The group, calling itself the Bipartisan Policy Center, offers cuts that go deeper than the Bowles/Simpson plan offered a week ago.The highlights of the proposals include the following:
- To ensure a more robust recovery, we propose a one-year "payroll tax holiday" for 2011, suspending Social Security payroll taxes for employers and employees. We also would phase in the steps to reduce deficits and debt gradually beginning in 2012, so the economy will be strong enough to absorb them.
- We would stabilize the debt held by the public at less than 60 percent of gross domestic product, an internationally recognized standard; reduce annual deficits to manageable levels; and balance the "primary" budget (everything other than interest payments) by 2014.
- We would dramatically simplify the tax system, establishing individual tax rates of 15 and 27% (from the current high of 35), cutting the corporate tax rate to 27% (from 35 today), ending most deductions and credits while simplifying the rest, and ensuring that nearly 90 million households no longer have to file returns. To reduce the debt, we would supplement our spending cuts with a 6.5%"debt-reduction sales tax."
- We would strengthen Social Security so it can pay benefits for the next 75 years by gradually raising the amount of wages subject to payroll taxes; slightly reducing the growth in benefits for the top 25% of beneficiaries; raising the minimum benefit for long-term, low-wage workers; indexing benefits to life expectancy; and changing the calculation of cost-of-living adjustments to better reflect inflation. We would not raise the age at which senior citizens can begin receiving benefits.
- We would control health-care costs – the biggest driver of long-term deficits – by reforming Medicare and Medicaid while, starting in 2018, capping and then phasing out the tax exclusion for employer-provided health care. We would reform medical malpractice laws and help address the health costs tied to rising obesity by imposing a tax on high-calorie sodas.
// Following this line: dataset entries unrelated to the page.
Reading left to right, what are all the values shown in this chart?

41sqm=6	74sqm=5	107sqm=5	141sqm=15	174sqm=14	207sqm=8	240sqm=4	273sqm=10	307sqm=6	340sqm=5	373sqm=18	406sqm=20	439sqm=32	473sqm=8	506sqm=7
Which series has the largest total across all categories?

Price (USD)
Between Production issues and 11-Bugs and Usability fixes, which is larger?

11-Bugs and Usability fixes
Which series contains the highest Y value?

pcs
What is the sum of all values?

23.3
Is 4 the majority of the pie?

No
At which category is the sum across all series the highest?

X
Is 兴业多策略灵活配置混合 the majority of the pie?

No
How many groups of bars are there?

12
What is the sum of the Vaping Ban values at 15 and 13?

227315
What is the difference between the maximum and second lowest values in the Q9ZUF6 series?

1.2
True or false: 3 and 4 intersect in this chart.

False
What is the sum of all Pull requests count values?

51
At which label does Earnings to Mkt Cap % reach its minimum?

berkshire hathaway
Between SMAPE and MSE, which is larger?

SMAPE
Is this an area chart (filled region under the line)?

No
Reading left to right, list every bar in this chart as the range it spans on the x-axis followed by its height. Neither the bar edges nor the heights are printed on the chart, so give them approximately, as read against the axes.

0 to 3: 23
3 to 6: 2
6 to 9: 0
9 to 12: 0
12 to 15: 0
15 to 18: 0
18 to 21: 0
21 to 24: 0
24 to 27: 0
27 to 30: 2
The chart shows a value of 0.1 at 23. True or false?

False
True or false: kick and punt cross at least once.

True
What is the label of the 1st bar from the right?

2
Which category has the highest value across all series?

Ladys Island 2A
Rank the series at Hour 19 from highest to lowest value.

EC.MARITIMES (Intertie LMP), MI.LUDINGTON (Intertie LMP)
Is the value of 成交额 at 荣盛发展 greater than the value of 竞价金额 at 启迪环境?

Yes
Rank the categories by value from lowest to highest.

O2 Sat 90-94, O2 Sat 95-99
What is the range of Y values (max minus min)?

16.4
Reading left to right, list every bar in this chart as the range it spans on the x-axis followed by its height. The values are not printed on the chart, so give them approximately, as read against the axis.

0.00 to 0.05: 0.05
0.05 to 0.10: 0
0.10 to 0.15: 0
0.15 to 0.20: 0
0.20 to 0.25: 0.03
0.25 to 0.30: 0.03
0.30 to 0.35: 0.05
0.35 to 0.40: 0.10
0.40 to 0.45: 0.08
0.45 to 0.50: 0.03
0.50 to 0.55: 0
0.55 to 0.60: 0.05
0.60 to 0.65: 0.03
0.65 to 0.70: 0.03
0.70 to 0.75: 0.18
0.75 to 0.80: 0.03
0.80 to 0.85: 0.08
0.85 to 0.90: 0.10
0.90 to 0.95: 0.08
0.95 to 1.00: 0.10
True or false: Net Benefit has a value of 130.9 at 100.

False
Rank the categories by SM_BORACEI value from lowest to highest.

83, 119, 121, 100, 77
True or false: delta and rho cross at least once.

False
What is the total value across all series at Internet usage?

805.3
- We would freeze domestic discretionary spending for four years and defense spending for five, both at 2011 levels, and then limit their future growth to the rate of growth in the economy.
- Finally, we would cap domestic and defense discretionary spending (with tight exceptions for true emergencies) and trigger across-the-board cuts if the caps are breached; enact a strict pay-as-you-go statutory rule for tax cuts or expansions of entitlements; and enact long-term budgets for major entitlements while creating a Fiscal Accountability Commission that would recommend policy changes every five years if entitlements are exceeding their budgets.